“Almost dying will do that to a person,” Natalie says.
The room goes quiet for a second. We all went through it. Twenty minutes of not knowing whether the men we love were alive or dead. Nobody says that out loud, but it's in the room with us.
“Okay, enough heavy,” Avery says. She turns to me and tilts her head. “Jasmine Bennett.”
“Avery Carter.”
Her mouth curves with a smirk. “You’re glowing.”
“I'm not glowing. I moisturize,” I quip, but I can already see where this is going.
“You're glowing, and it has nothing to do with skincare and everything to do with a certain alternate captain. Spill.”
My face gets hot. I take a sip of wine to buy myself a second. Harper is looking at me over the rim of her glass with an amused expression.
“After the plane thing,” I start. “Logan called me from the tarmac in Pittsburgh.”
“We know that part,” Natalie says gently. “You told us.”
“I didn't tell you everything.” I set my glass down on the coffee table. “He said he never stopped loving me and that if the plane had gone down, he would never have forgiven himself for not telling me.”
The room is silent.
“And I told him I loved him too,” I shrug. “I have for ten years, and I was too stubborn and too scared to admit it.”
Avery puts her hand on my arm. “That is so romantic.”
“When he got back to New York, he came straight to my apartment, and we've been together since.”
“Together together?” Olivia asks.
I grin. “Together together,” I say with a laugh.
The last few days have been surreal. Logan has barely left my apartment since he got back from Chicago. We've fallen into a rhythm that feels both brand new and completely familiar.
I go to work in the morning, and when I come home, Logan is there, or on his way, or texting me to ask where I want to eat. We've had dinner together every night this week. Monday was Thai food on my couch. Tuesday, he cooked grilled salmon and roasted vegetables.
The man learned to cook in the last ten years. At least one of us can, seeing as I’m shit in the kitchen.
Last night we walked to a small Italian place near my apartment and talked until they started putting chairs on tables around us.
Avery screams, jerking me from my thoughts. “I knew it! I knew it as soon as I found out you two had history, and I knew it at Gordy's. The eye contact across the bar and the chemistry between you two was out of this world.”

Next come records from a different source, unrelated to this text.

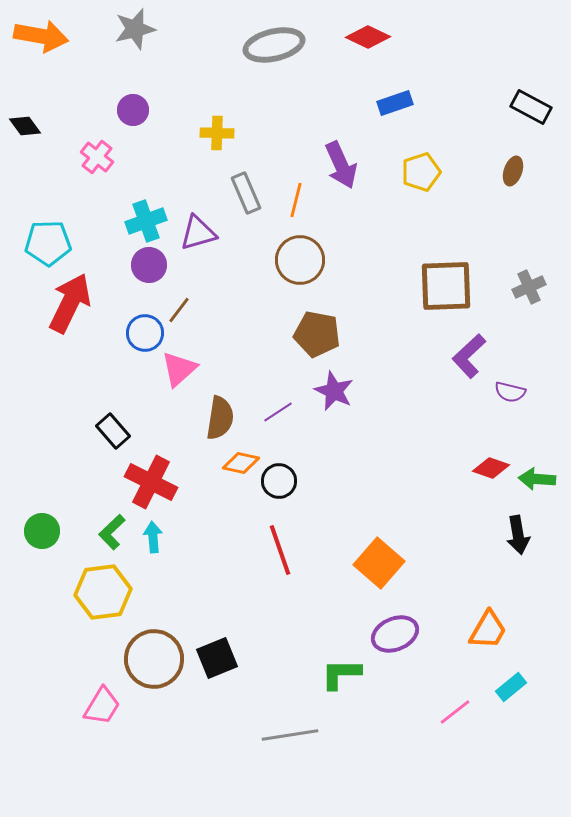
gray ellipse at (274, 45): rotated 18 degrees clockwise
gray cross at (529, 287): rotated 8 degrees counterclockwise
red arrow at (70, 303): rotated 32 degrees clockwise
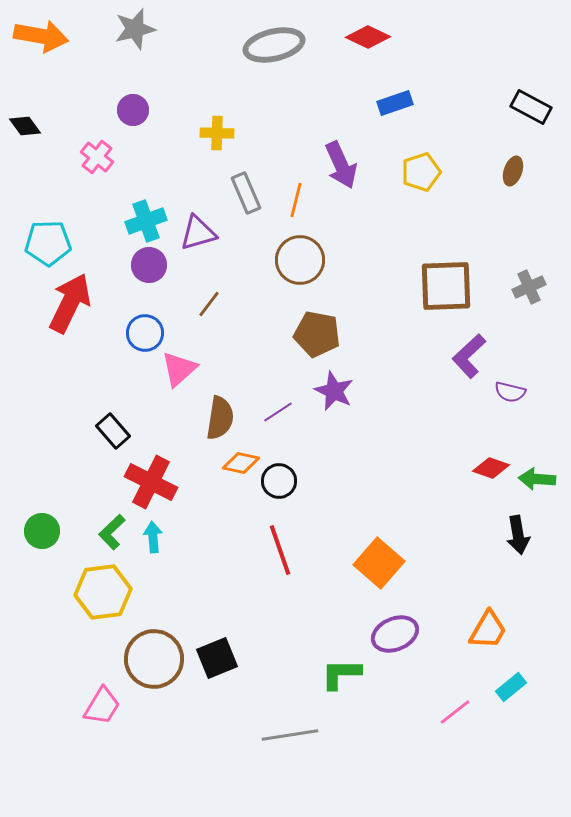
brown line at (179, 310): moved 30 px right, 6 px up
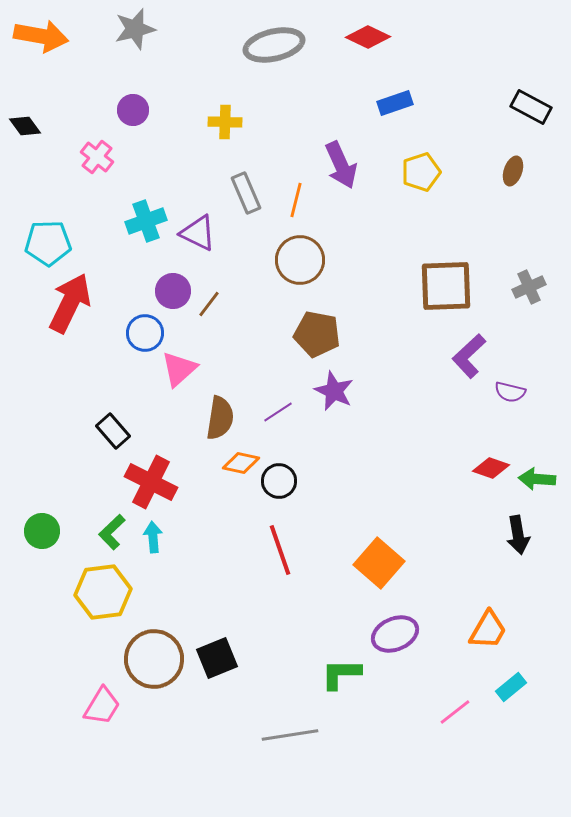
yellow cross at (217, 133): moved 8 px right, 11 px up
purple triangle at (198, 233): rotated 42 degrees clockwise
purple circle at (149, 265): moved 24 px right, 26 px down
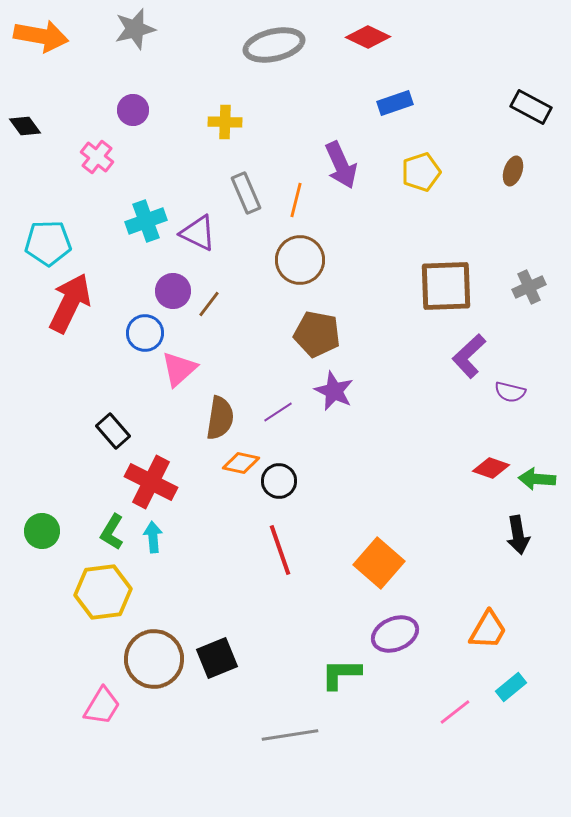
green L-shape at (112, 532): rotated 15 degrees counterclockwise
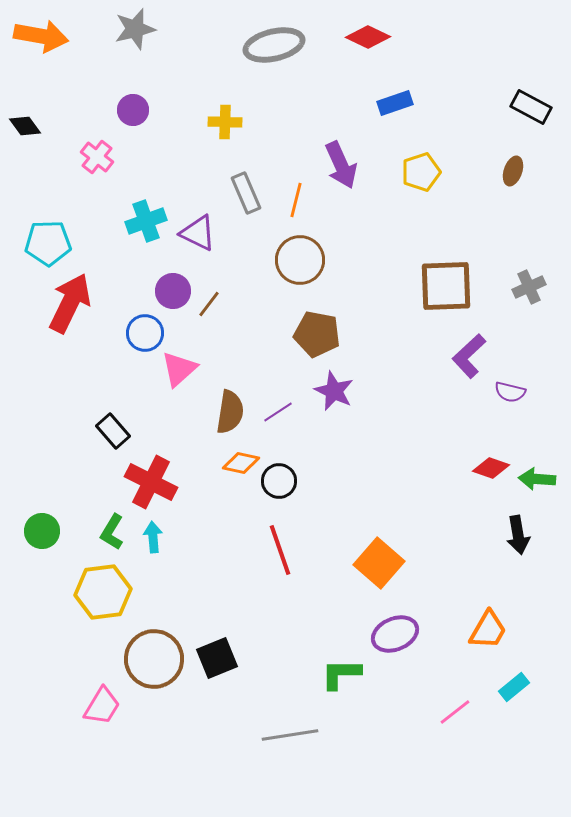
brown semicircle at (220, 418): moved 10 px right, 6 px up
cyan rectangle at (511, 687): moved 3 px right
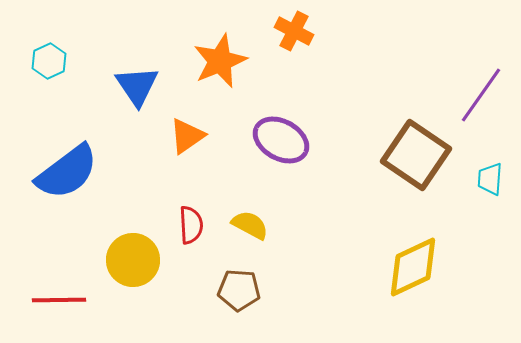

“We all knew it,” Harper says, dabbing at her jeans with a napkin. “Some of us were just polite enough not to scream about it.”
“I'm sorry, but when was politeness ever the appropriate response to love?” Avery says. “This calls for screaming.”
“Keep your voice down,” Olivia says. “Maya is sleeping.”
Natalie smiles at me from the armchair. “It took the plane scare?”
“It took the plane scare.”
“Same thing happened with Ethan and me after his injury,” she says. “Sometimes you need the world to shake you before you stop overthinking and just feel what you feel.”
Olivia nods. “When the news broke about the plane, all I could think about was the things I hadn’t told Theo.”
“Cole called me, and I couldn't speak for five minutes,” Harper says. “He just stayed on the line and waited.”